Network pressure sealed it. Michaels later told the Wall Street Journal that NBC execs overruled him on keeping Gillis. Philly’s scene split: some cried cancel culture, others nodded at accountability.

Rob Schneider backed him publicly, while Asian American groups flagged the slurs as punching down. Gillis called it traumatic in a Theo Von chat, dreaming up nightmare headlines but no regrets on the podcast that landed the gig.

Rise From the Ashes

Gillis turned fallout into fuel. He launched Gilly & Keeves sketches online, dropped a YouTube special Live in Austin that cracked top lists, and then Netflix’s Beautiful Dogs in 2023.

Tires, his co-created series, hit Netflix’s top 10 and scored seasons two and three by 2026. His podcast tops Patreon charts with millions of downloads monthly.

SNL circled back. He hosted in 2024, joking, “Don’t Google that” in a monologue, mixing reviews but proving pull. Returned in 2025, arena tours shattered records in Toronto and Philly.
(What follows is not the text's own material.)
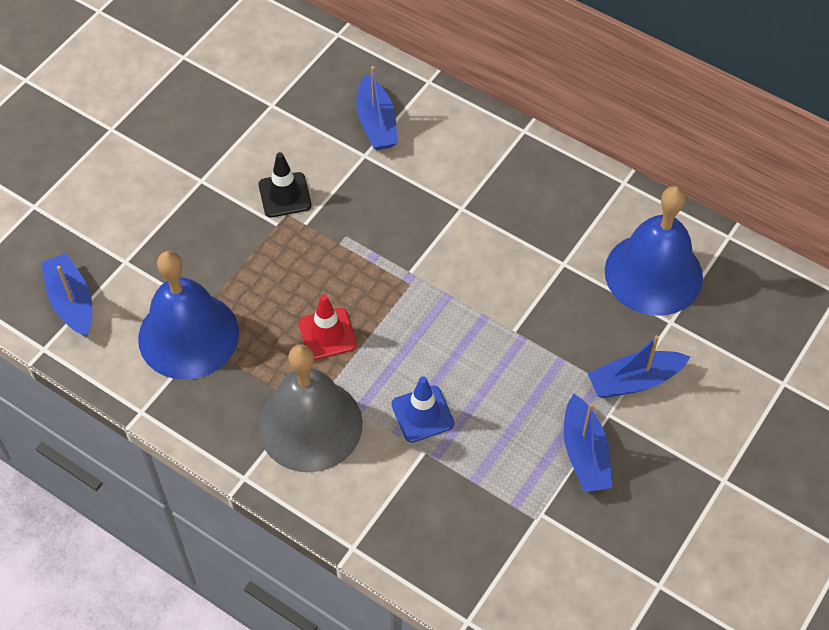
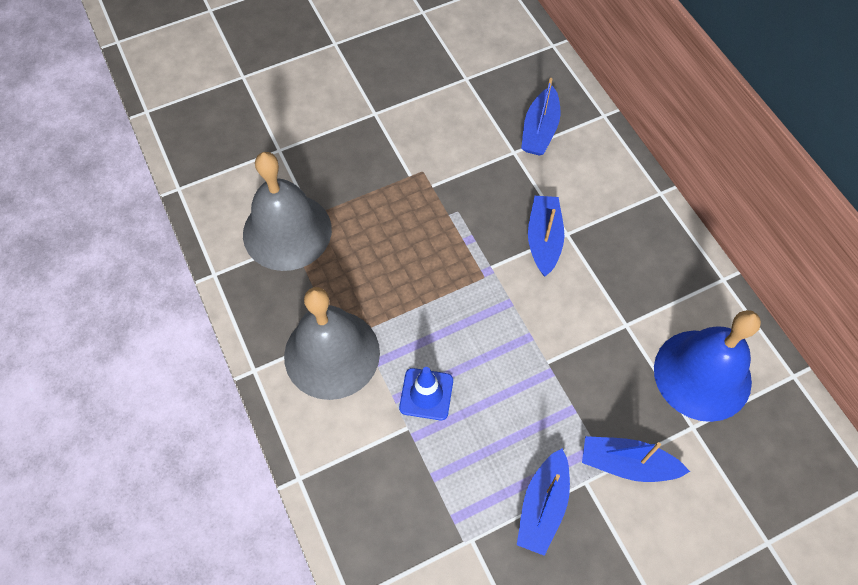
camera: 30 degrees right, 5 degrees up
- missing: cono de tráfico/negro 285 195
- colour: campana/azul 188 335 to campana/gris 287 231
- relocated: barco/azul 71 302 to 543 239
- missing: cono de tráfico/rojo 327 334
Turned down a full Trump impersonation for a fest gig and popped in Eminem videos and Bud Light ads. From fired to headliner, he carved a path, betting on fans who dig unfiltered laughs over polished TV fits.

The saga shows comedy’s tightrope in 2019’s scrutiny wave. Clips from casual pods reshaped paths overnight, yet Gillis packed arenas by owning the mess. Networks play safe; crowds chase the edge. His story fuels talks on when old jokes kill fresh shots, especially as he thrives outside studio lights.